### What you are asked to do
Could you return only the lines that run from the line with "Rendered at 2576 by 1449 pixels." through the final line of the data, exactly as they stand?

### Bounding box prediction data
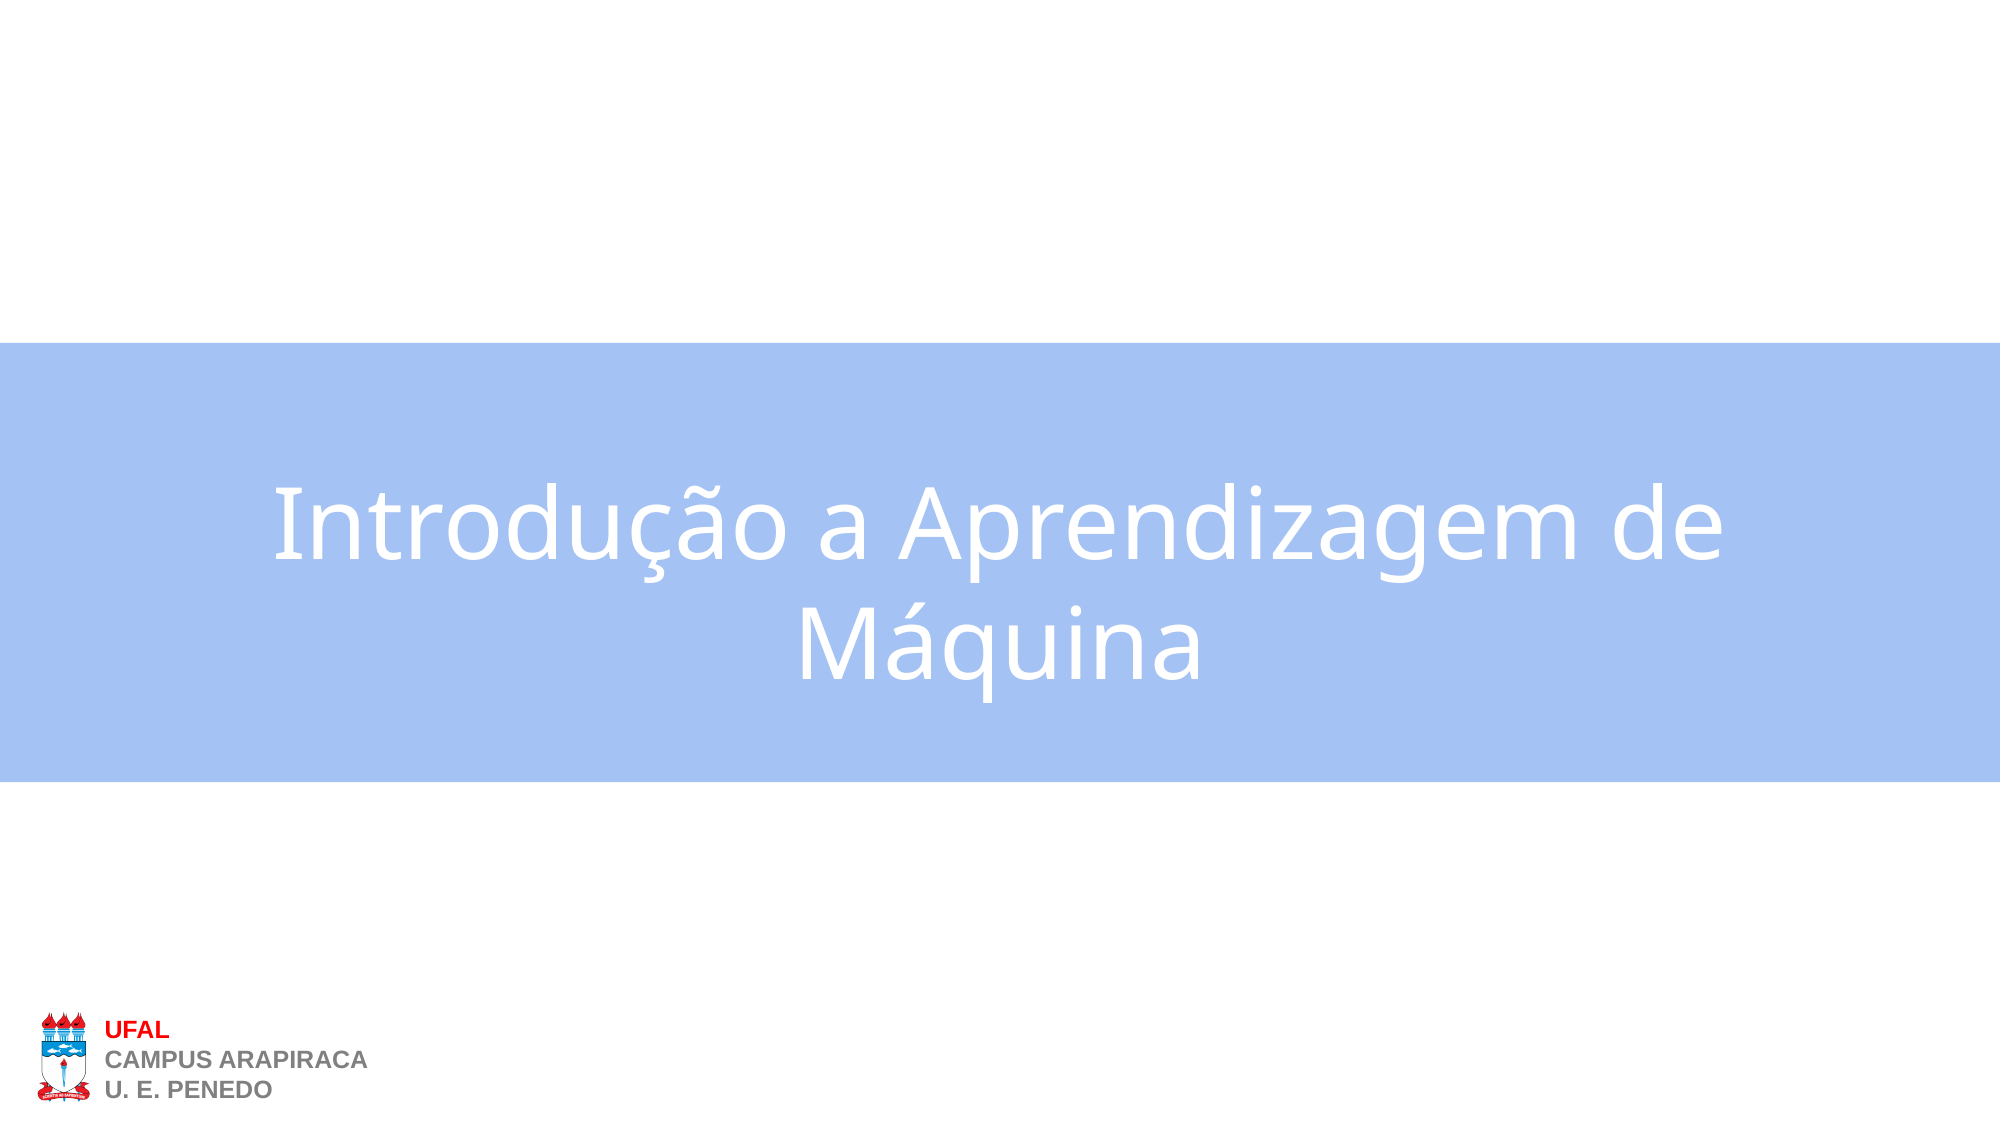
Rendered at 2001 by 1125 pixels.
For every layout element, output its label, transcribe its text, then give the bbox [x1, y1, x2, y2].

title Introdução a Aprendizagem de Máquina [94, 413, 1906, 745]
picture [21, 1008, 107, 1105]
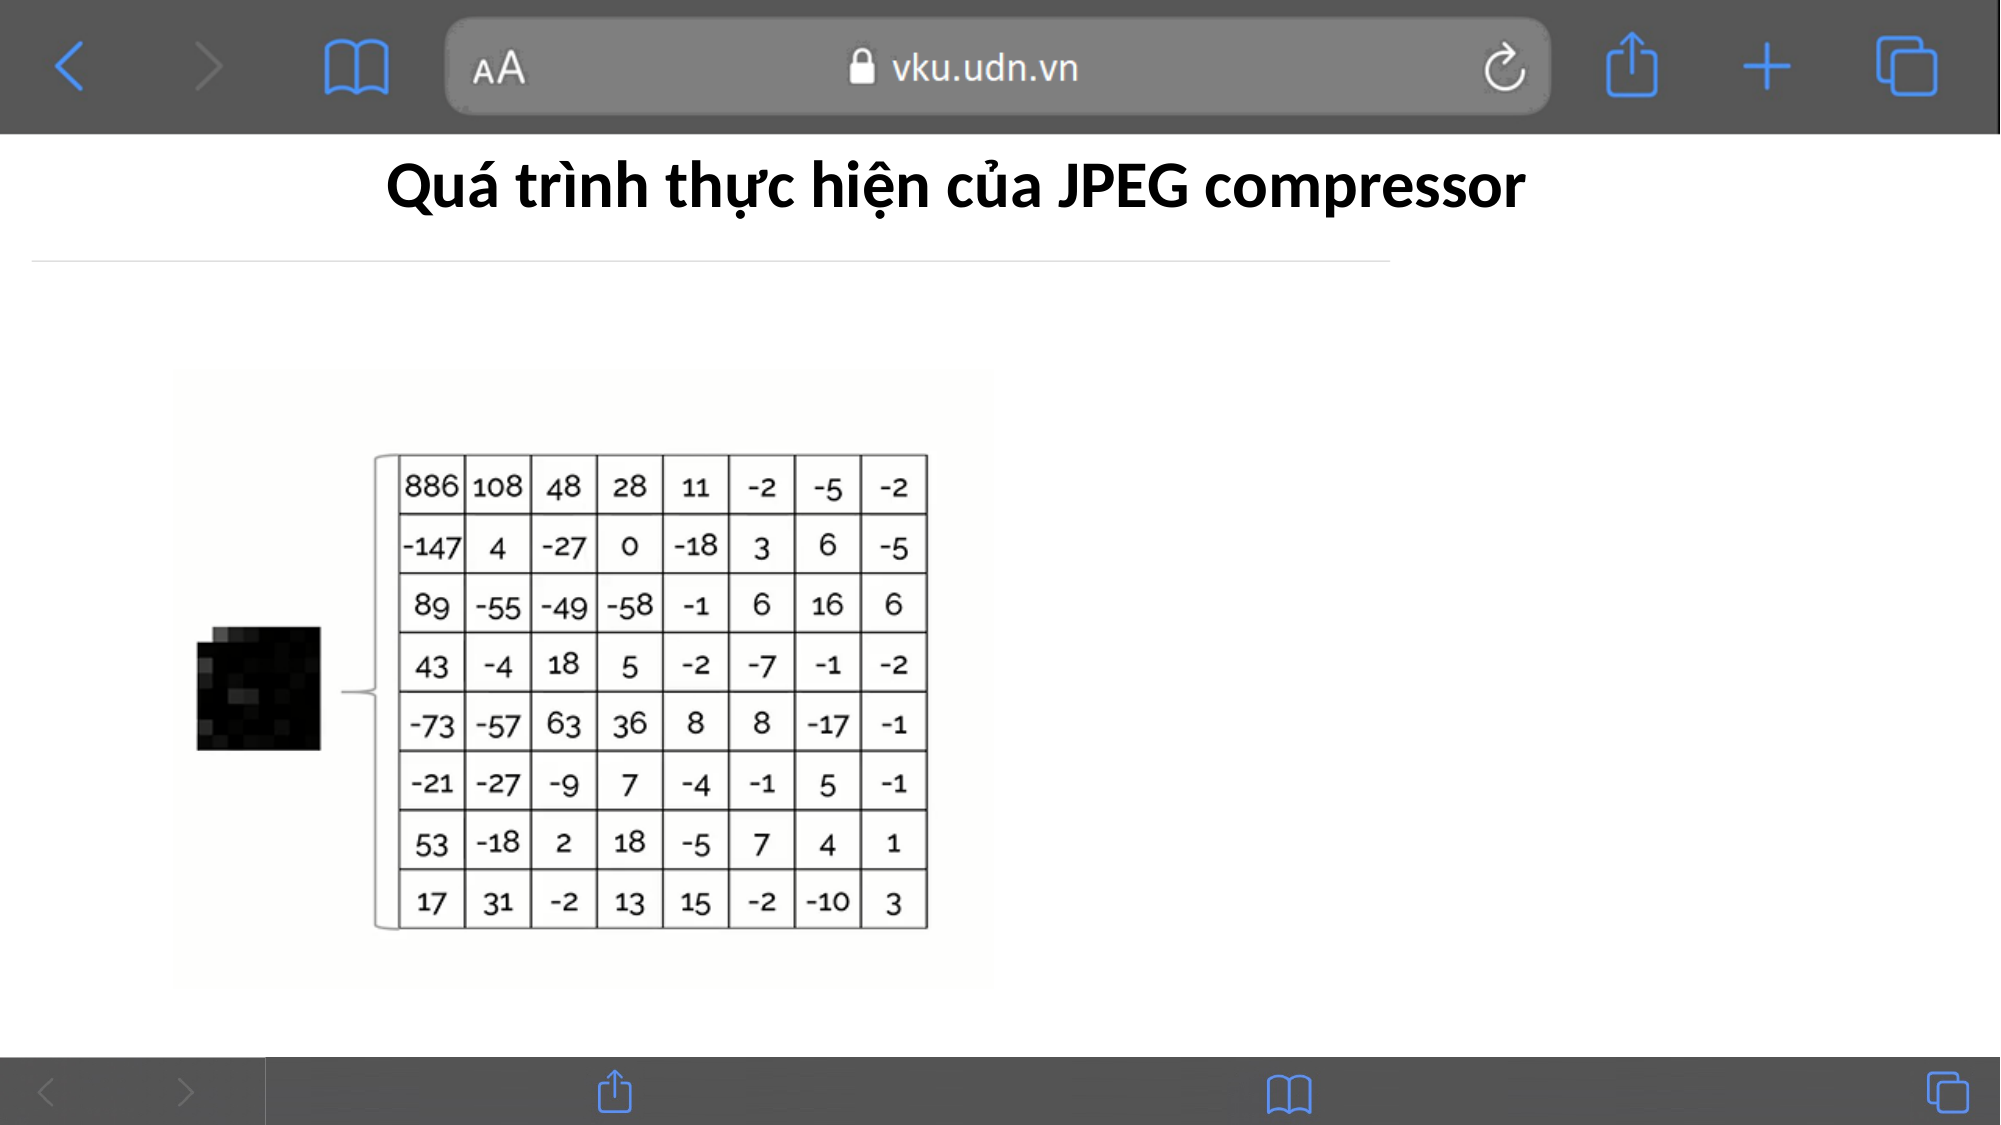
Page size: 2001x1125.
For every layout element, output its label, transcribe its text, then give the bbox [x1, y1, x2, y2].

picture [0, 242, 1414, 273]
picture [0, 1057, 2000, 1125]
picture [0, 0, 2000, 136]
text_box Quá trình thực hiện của JPEG compressor [371, 136, 2000, 229]
picture [172, 369, 994, 989]
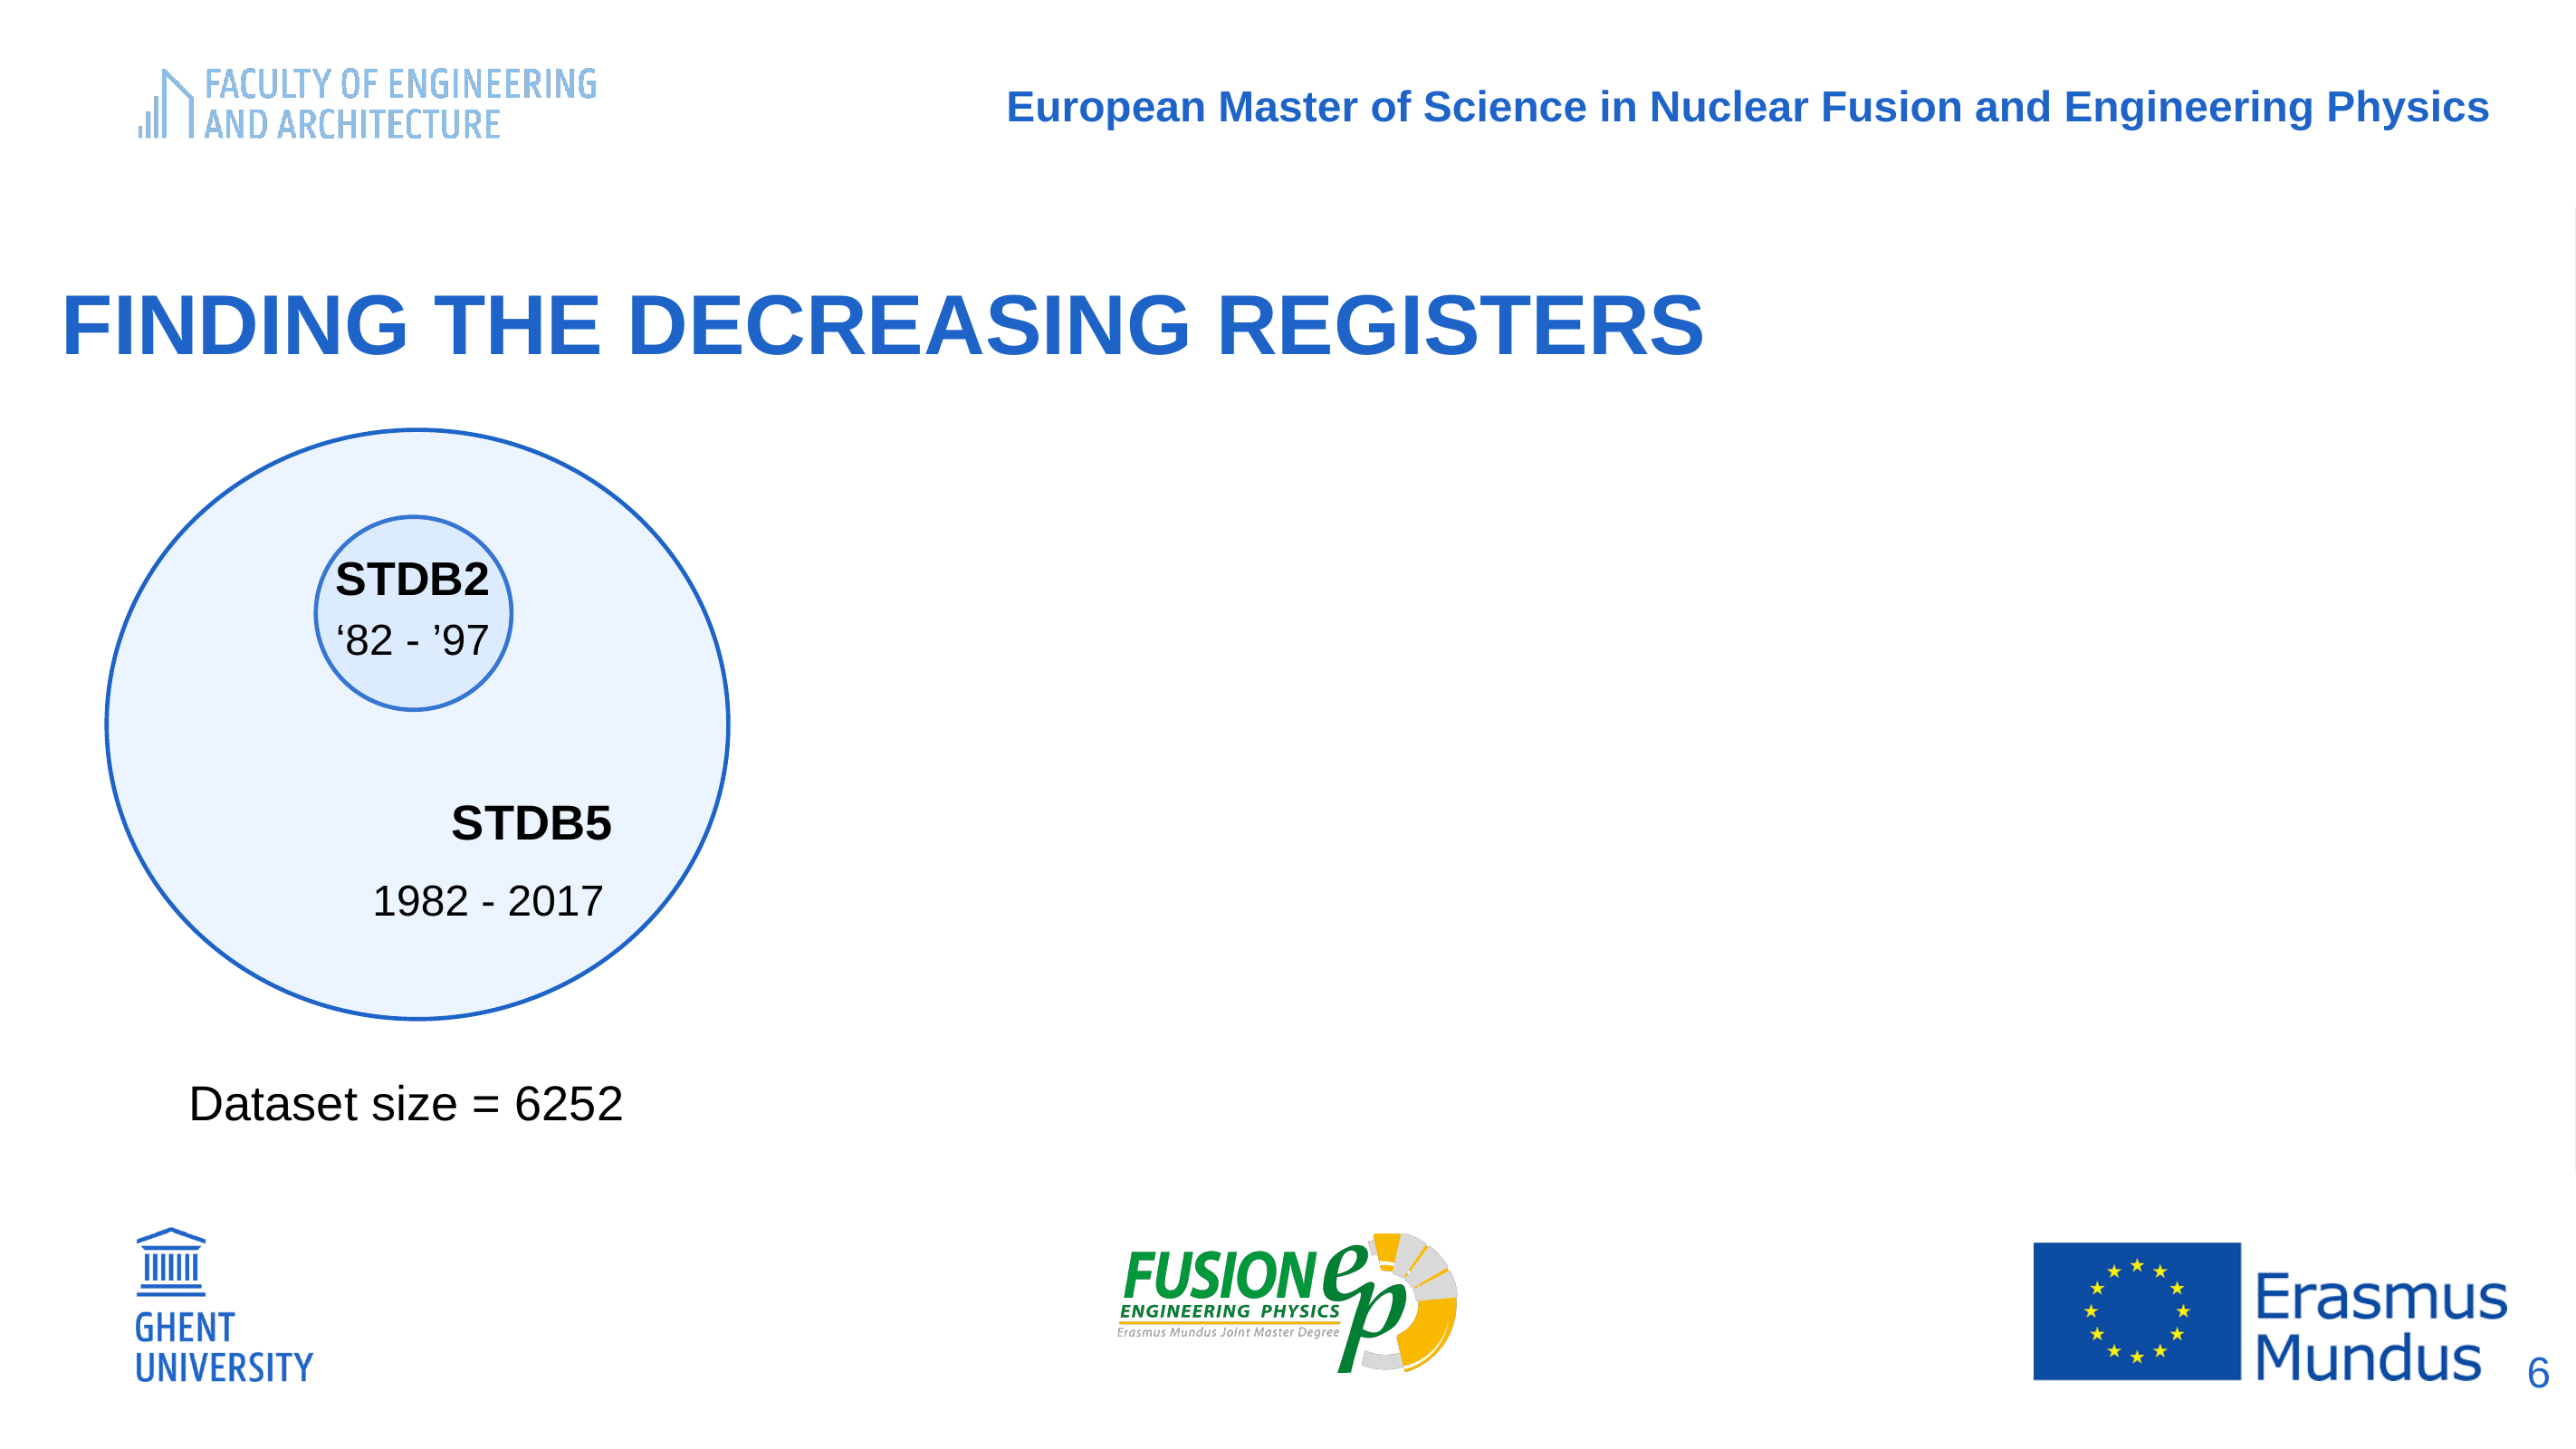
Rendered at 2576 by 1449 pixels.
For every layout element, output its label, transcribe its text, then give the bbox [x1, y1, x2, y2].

### Written answer
Rendered at 2576 by 1449 pixels.
For every layout element, output its label, transcribe its text, then give the bbox [x1, y1, x2, y2].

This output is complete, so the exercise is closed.